Mine Safety Appliances Company (“MSA”) manufactures and sells safety equipment, including heat protection clothing and respirators. Allegedly, at one time, MSA’s respirators were defective and its heat protection clothing contained asbestos. Users of MSA’s safety products filed thousands of actions against MSA, claiming that, as a result of using MSA’s products, they were exposed to asbestos, silica, and coal dust, and suffered injuries.
MSA sought a declaratory judgment that its insurance companies, including American Insurance Company (“AIC”), which had issued excess policies to MSA, were obligated to defend and/or indemnify MSA.
AIC, represented by Rivkin Radler, moved for partial summary judgment, contending that it was not required to provide a defense in connection with the underlying claims against MSA. In response to AIC’s motion, MSA conceded that AIC did not have a duty to defend it.

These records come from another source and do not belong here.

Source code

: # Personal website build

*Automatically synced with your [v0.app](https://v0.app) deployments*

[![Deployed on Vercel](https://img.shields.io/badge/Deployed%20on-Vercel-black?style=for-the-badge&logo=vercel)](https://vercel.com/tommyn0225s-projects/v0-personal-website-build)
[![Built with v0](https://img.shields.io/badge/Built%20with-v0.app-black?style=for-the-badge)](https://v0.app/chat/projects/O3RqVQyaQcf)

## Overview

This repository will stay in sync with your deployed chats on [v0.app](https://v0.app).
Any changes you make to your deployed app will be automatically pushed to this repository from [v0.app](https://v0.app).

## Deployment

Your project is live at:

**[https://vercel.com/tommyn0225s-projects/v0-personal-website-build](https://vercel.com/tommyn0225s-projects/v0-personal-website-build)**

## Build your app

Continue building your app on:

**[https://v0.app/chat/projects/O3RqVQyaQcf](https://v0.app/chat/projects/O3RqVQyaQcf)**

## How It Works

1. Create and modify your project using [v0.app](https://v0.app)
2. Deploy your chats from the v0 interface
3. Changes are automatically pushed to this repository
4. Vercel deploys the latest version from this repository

AIC also asserted that it had no duty to indemnify MSA for defense costs unless the costs were incurred with AIC’s consent, adding that it had not consented to MSA incurring defense costs. AIC referenced the policy language in 10 out of the 11 policies it had issued to MSA, which provided that AIC agreed to “indemnify the Insured for the Insured’s ultimate net loss,” and which defined “ultimate net loss” without including defense costs. In the remaining policy, AIC agreed to pay “costs covered by its policy which are incidental thereto.” That policy separately defined “costs” as “interests on all judgments, investigation, adjustment and legal expenses excluding all expenses for salaried employees and retained counsel and all office expenses of the insured.” AIC argued that the exclusion for all expenses of retained counsel established that this policy did not cover defense costs.
The Court’s Decision
The court granted AIC’s motion.
In its decision, the court found that because the policies’ terms were “clear and unambiguous” it would not consider extrinsic evidence, such as expert testimony on “custom and usage.”

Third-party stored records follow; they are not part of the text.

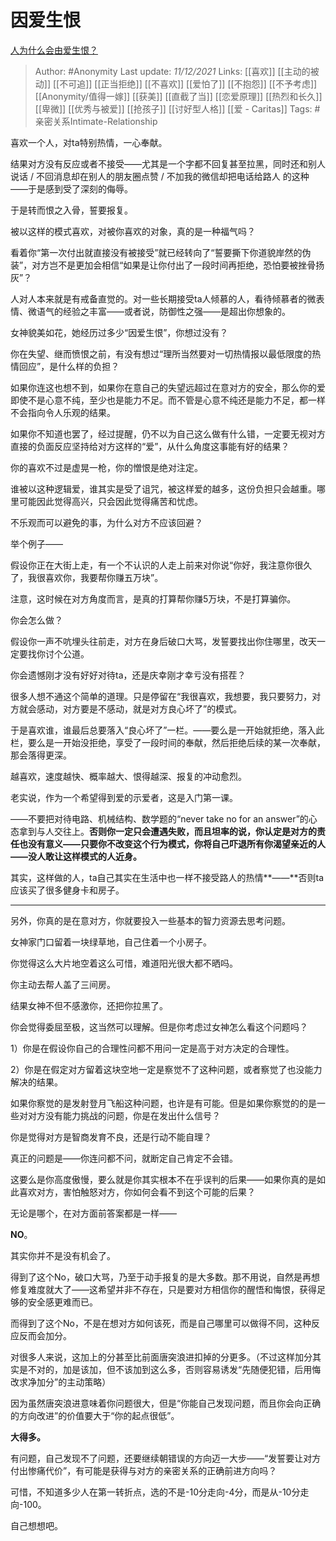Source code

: # 因爱生恨
[人为什么会由爱生恨？](https://www.zhihu.com/question/20172977/answer/2266185527)

> Author: #Anonymity 
Last update: *11/12/2021* 
Links: [[喜欢]] [[主动的被动]] [[不可追]] [[正当拒绝]] [[不喜欢]] [[爱怕了]] [[不抱怨]] [[不予考虑]] [[Anonymity/值得一嫁]] [[获美]] [[直截了当]] [[恋爱原理]] [[热烈和长久]] [[卑微]] [[优秀与被爱]] [[抢孩子]] [[讨好型人格]] [[爱 - Caritas]]
Tags: #亲密关系Intimate-Relationship 


喜欢一个人，对ta特别热情，一心奉献。

结果对方没有反应或者不接受——尤其是一个字都不回复甚至拉黑，同时还和别人说话 / 不回消息却在别人的朋友圈点赞 / 不加我的微信却把电话给路人 的这种——于是感到受了深刻的侮辱。

于是转而恨之入骨，誓要报复。

  

被以这样的模式喜欢，对被你喜欢的对象，真的是一种福气吗？

看着你“第一次付出就直接没有被接受”就已经转向了“誓要撕下你道貌岸然的伪装”，对方岂不是更加会相信“如果是让你付出了一段时间再拒绝，恐怕要被挫骨扬灰”？

  

人对人本来就是有戒备直觉的。对一些长期接受ta人倾慕的人，看待倾慕者的微表情、微语气的经验之丰富——或者说，防御性之强——是超出你想象的。

女神貌美如花，她经历过多少“因爱生恨”，你想过没有？

你在失望、继而愤恨之前，有没有想过“理所当然要对一切热情报以最低限度的热情回应”，是什么样的负担？

如果你连这也想不到，如果你在意自己的失望远超过在意对方的安全，那么你的爱即使不是心意不纯，至少也是能力不足。而不管是心意不纯还是能力不足，都一样不会指向令人乐观的结果。

如果你不知道也罢了，经过提醒，仍不以为自己这么做有什么错，一定要无视对方直接的负面反应坚持给对方这样的“爱”，从什么角度这事能有好的结果？

你的喜欢不过是虚晃一枪，你的憎恨是绝对注定。

谁被以这种逻辑爱，谁其实是受了诅咒，被这样爱的越多，这份负担只会越重。哪里可能因此觉得高兴，只会因此觉得痛苦和忧虑。

不乐观而可以避免的事，为什么对方不应该回避？

  

举个例子——

假设你正在大街上走，有一个不认识的人走上前来对你说“你好，我注意你很久了，我很喜欢你，我要帮你赚五万块”。

注意，这时候在对方角度而言，是真的打算帮你赚5万块，不是打算骗你。

你会怎么做？

假设你一声不吭埋头往前走，对方在身后破口大骂，发誓要找出你住哪里，改天一定要找你讨个公道。

你会遗憾刚才没有好好对待ta，还是庆幸刚才幸亏没有搭茬？

很多人想不通这个简单的道理。只是停留在“我很喜欢，我想要，我只要努力，对方就会感动，对方要是不感动，就是对方良心坏了”的模式。

于是喜欢谁，谁最后总要落入“良心坏了”一栏。——要么是一开始就拒绝，落入此栏，要么是一开始没拒绝，享受了一段时间的奉献，然后拒绝后续的某一次奉献，那会落得更深。

越喜欢，速度越快、概率越大、恨得越深、报复的冲动愈烈。

老实说，作为一个希望得到爱的示爱者，这是入门第一课。

——不要把对待电路、机械结构、数学题的“never take no for an answer”的心态拿到与人交往上。**否则你一定只会遭遇失败，而且坦率的说，你认定是对方的责任也没有意义——只要你不改变这个行为模式，你将自己吓退所有你渴望亲近的人——没人敢让这样模式的人近身。**

其实，这样做的人，ta自己其实在生活中也一样不接受路人的热情**——**否则ta应该买了很多健身卡和房子。

---

另外，你真的是在意对方，你就要投入一些基本的智力资源去思考问题。

女神家门口留着一块绿草地，自己住着一个小房子。

你觉得这么大片地空着这么可惜，难道阳光很大都不晒吗。

你主动去帮人盖了三间房。

结果女神不但不感激你，还把你拉黑了。

你会觉得委屈至极，这当然可以理解。但是你考虑过女神怎么看这个问题吗？

1）你是在假设你自己的合理性问都不用问一定是高于对方决定的合理性。

2）你是在假定对方留着这块空地一定是察觉不了这种问题，或者察觉了也没能力解决的结果。

如果你察觉的是发射登月飞船这种问题，也许是有可能。但是如果你察觉的的是一些对对方没有能力挑战的问题，你是在发出什么信号？

你是觉得对方是智商发育不良，还是行动不能自理？

真正的问题是——你连问都不问，就断定自己肯定不会错。

这要么是你高度傲慢，要么就是你其实根本不在乎误判的后果——如果你真的是如此喜欢对方，害怕触怒对方，你如何会看不到这个可能的后果？

无论是哪个，在对方面前答案都是一样——

**NO**。

  

其实你并不是没有机会了。

得到了这个No，破口大骂，乃至于动手报复的是大多数。那不用说，自然是再想修复难度就大了——这希望并非不存在，只是要对方相信你的醒悟和悔恨，获得足够的安全感更难而已。

而得到了这个No，不是在想对方如何该死，而是自己哪里可以做得不同，这种反应反而会加分。

对很多人来说，这加上的分甚至比前面唐突浪进扣掉的分更多。（不过这样加分其实是不对的，加是该加，但不该加到这么多，否则容易诱发“先随便犯错，后用悔改求净加分”的主动策略）

因为虽然唐突浪进意味着你问题很大，但是“你能自己发现问题，而且你会向正确的方向改进”的价值要大于“你的起点很低”。

**大得多。**

有问题，自己发现不了问题，还要继续朝错误的方向迈一大步——“发誓要让对方付出惨痛代价”，有可能是获得与对方的亲密关系的正确前进方向吗？

可惜，不知道多少人在第一转折点，选的不是-10分走向-4分，而是从-10分走向-100。

自己想想吧。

It then found that the term “ultimate net loss” did not include indemnification of defense costs. According to the court, the policies did not create a duty that AIC indemnify MSA for defense costs but only required AIC to pay the defense costs to which it had consented. Moreover, the court rejected MSA’s argument that AIC was obligated to be reasonable when deciding whether or not to consent.
Accordingly, the court concluded that because AIC had not consented to pay any defense costs, it would not read that duty into the policies.
The case is Mine Safety Appliances Co. v. AIU Ins. Co., No. N10C-07-241 MMJ CCLD (Del. Super. Ct. Jan. 21, 2014).